节点亲和语法支持下面的操作符: In(label的值在某个列表中),NotIn(label的值不在某个列表中),Exists(某个label存在),DoesNotExist(某个label不存在),Gt(label的值大于某个值),Lt(label的值大于某个值)。可以使用NotIn和DoesNotExist来实现节点反亲和行为,或者使用节点污点将pod从特定节点中驱逐。
如果同时指定了nodeSelector和nodeAffinity,*两者*必须都要满足,才能将 pod 调度到候选节点上。
如果指定了多个与nodeAffinity类型关联的nodeSelectorTerms,则如果其中一个 nodeSelectorTerms满足的话,pod将可以调度到节点上。
如果指定了多个与nodeSelectorTerms关联的matchExpressions,则只有当所有matchExpressions满足的话,pod才会可以调度到节点上。
如果修改或删除了pod所调度到的节点的标签,pod不会被删除。换句话说,亲和选择只在pod调度期间有效。
preferredDuringSchedulingIgnoredDuringExecution中的weight字段值的范围是1-100。对于每个符合所有调度要求(资源请求,RequiredDuringScheduling 亲和表达式等)的节点,调度器将遍历该字段的元素来计算总和,并且如果节点匹配对应的MatchExpressions,则添加“权重”到总和。然后将这个评分与该节点的其他优先级函数的评分进行组合。总分最高的节点是最优选的。

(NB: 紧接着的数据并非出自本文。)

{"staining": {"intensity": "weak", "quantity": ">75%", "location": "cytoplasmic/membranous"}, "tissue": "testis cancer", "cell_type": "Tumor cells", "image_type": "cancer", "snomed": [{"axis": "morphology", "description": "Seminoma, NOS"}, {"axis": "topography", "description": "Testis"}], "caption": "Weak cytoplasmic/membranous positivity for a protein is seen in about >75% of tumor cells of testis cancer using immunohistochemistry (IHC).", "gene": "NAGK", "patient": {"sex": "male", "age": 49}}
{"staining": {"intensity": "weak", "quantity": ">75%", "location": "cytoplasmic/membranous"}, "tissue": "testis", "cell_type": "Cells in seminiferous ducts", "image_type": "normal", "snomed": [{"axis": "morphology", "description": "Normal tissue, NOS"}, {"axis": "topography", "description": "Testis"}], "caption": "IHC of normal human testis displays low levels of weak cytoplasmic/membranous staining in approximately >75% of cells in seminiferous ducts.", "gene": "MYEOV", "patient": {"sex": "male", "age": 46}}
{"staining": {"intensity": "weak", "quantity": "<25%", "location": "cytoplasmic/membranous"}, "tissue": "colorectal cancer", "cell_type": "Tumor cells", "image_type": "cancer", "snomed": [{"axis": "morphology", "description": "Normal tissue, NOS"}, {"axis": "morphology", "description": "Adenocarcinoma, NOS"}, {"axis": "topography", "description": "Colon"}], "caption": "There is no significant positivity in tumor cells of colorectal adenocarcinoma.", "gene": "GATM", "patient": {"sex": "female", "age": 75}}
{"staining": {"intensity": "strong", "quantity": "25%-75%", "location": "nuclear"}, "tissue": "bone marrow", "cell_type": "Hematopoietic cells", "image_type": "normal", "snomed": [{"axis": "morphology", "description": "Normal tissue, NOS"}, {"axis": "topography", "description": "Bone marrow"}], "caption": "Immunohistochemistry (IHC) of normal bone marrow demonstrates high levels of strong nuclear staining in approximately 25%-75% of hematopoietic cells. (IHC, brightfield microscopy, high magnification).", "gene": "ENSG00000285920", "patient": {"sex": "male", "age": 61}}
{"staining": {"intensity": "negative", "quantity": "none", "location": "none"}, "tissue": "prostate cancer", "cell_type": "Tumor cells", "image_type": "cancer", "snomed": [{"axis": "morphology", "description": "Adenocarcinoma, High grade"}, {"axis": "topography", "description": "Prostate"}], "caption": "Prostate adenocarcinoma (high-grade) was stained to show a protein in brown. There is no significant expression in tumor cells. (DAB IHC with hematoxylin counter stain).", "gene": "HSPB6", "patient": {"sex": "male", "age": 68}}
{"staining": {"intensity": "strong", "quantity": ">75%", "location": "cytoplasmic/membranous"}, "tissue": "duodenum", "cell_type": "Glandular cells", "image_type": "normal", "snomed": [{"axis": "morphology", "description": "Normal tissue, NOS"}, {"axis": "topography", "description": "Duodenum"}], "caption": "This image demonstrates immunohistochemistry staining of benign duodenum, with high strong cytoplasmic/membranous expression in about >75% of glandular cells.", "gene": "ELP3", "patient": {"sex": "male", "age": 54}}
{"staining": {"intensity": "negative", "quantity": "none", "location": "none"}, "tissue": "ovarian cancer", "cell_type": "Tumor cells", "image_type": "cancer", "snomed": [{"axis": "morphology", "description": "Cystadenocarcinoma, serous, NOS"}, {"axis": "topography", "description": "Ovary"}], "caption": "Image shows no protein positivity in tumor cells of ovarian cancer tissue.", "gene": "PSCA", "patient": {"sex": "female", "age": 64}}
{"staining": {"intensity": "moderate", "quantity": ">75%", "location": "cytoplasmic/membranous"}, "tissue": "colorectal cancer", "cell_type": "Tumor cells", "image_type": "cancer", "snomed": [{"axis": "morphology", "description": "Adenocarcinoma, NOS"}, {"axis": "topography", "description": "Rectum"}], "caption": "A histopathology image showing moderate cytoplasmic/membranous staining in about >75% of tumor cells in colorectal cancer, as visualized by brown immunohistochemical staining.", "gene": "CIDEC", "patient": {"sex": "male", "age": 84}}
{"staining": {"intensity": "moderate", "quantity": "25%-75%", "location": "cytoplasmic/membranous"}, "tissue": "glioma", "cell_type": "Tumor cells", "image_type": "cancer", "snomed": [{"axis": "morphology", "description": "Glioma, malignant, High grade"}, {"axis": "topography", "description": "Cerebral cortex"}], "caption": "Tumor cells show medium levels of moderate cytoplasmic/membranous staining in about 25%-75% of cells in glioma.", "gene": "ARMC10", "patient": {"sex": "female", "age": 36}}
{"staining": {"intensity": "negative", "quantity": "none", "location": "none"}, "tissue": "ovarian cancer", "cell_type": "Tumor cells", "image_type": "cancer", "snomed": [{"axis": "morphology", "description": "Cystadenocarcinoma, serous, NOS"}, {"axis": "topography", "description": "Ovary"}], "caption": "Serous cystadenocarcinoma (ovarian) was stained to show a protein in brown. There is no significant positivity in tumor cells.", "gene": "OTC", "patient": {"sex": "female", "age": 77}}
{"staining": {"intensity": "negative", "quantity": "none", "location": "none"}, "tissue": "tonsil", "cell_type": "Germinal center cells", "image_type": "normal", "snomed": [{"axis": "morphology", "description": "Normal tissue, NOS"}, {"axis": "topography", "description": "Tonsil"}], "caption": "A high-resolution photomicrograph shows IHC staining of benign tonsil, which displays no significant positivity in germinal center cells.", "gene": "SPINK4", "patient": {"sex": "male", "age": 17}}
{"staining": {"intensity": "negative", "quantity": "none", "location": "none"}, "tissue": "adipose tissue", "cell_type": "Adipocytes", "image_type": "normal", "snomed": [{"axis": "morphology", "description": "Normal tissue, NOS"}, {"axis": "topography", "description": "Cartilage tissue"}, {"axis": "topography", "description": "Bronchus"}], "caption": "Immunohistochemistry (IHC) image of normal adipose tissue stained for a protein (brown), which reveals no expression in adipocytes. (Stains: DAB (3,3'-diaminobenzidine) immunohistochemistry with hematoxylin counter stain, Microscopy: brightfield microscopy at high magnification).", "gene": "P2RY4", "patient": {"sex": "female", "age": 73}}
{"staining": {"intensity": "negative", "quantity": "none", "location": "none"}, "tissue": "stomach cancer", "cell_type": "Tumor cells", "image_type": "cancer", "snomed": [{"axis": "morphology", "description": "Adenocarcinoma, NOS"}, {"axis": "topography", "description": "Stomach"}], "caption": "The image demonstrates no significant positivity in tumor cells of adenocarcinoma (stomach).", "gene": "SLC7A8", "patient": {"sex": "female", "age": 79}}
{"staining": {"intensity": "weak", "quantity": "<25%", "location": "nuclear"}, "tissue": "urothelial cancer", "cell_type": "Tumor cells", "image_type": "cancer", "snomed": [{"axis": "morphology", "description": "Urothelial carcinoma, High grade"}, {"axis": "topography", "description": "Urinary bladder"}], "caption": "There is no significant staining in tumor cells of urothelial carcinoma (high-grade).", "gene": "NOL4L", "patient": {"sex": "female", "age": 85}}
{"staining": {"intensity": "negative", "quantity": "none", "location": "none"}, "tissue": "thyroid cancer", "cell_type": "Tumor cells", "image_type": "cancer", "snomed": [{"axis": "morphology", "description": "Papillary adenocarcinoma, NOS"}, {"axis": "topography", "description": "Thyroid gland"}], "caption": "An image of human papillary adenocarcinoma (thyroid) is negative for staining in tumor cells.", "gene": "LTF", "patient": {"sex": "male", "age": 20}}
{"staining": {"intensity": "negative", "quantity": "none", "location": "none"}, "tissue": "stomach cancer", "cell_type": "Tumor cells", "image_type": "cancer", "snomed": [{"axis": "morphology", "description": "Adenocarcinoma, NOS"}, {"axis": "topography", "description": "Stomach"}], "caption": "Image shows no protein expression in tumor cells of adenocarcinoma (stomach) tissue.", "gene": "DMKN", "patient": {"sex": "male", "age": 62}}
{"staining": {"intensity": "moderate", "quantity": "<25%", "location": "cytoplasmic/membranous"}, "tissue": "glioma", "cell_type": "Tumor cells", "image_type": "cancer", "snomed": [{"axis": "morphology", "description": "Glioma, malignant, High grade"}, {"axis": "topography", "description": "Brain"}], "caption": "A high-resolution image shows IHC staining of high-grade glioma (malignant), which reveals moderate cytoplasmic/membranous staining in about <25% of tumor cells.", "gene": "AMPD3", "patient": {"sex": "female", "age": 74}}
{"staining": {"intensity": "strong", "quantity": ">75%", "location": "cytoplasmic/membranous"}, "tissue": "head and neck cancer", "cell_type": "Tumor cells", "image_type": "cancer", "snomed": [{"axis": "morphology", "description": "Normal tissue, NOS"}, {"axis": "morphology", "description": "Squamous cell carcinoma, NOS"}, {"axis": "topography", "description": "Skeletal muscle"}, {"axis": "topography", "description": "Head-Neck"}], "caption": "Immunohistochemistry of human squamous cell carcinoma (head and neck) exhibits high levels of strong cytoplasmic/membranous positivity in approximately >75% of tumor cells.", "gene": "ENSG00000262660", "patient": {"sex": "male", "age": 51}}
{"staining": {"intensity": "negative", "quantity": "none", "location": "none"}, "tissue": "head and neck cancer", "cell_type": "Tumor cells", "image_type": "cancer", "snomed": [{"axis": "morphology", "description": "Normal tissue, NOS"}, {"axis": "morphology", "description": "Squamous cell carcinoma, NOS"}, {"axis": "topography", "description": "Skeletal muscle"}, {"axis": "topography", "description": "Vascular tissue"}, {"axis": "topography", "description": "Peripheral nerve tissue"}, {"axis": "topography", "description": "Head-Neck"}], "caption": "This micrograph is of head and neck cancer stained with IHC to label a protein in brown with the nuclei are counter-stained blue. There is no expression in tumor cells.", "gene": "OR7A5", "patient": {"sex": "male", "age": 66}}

创建pod不运行在disktype=ssd标签上【必须满足】
[root@k8smaster node]# kubectl label nodes k8snode01 disktype=ssd --overwrite #重置标签disktype=ssd
node/k8snode01 labeled
[root@k8smaster node]# kubectl label nodes k8snode02 disktype=ssd --overwrite #重置标签disktype=ssd
node/k8snode02 labeled
[root@k8smaster node]# more noderequire.yaml
apiVersion: v1
kind: Pod
metadata:
name: noderequire-pod
spec:
containers:
- name: noderequire-pod-ctn
image: 192.168.23.100:5000/tomcat:v2
imagePullPolicy: IfNotPresent
restartPolicy: Never
affinity:
nodeAffinity:
requiredDuringSchedulingIgnoredDuringExecution:
nodeSelectorTerms:
- matchExpressions:
- key: disktype
operator: NotIn
values:
- ssd
[root@k8smaster node]# kubectl create -f noderequire.yaml
pod/noderequire-pod created
[root@k8smaster node]# kubectl get pod -o wide #没有满足的标签导致pod一直是Pending状态
NAME READY STATUS RESTARTS AGE IP NODE NOMINATED NODE READINESS GATES
noderequire-pod 0/1 Pending 0 68s <none> <none> <none> <none>
[root@k8smaster node]# kubectl describe pod noderequire-pod
Name: noderequire-pod
Namespace: default
Priority: 0
Node: <none>
Labels: <none>
Annotations: <none>
Status: Pending
IP:
Containers:
noderequire-pod-ctn:
Image: 192.168.23.100:5000/tomcat:v2
Port: <none>
Host Port: <none>
Environment: <none>
Mounts:
/var/run/secrets/kubernetes.io/serviceaccount from default-token-vt7pl (ro)
Conditions:
Type Status
PodScheduled False
Volumes:
default-token-vt7pl:
Type: Secret (a volume populated by a Secret)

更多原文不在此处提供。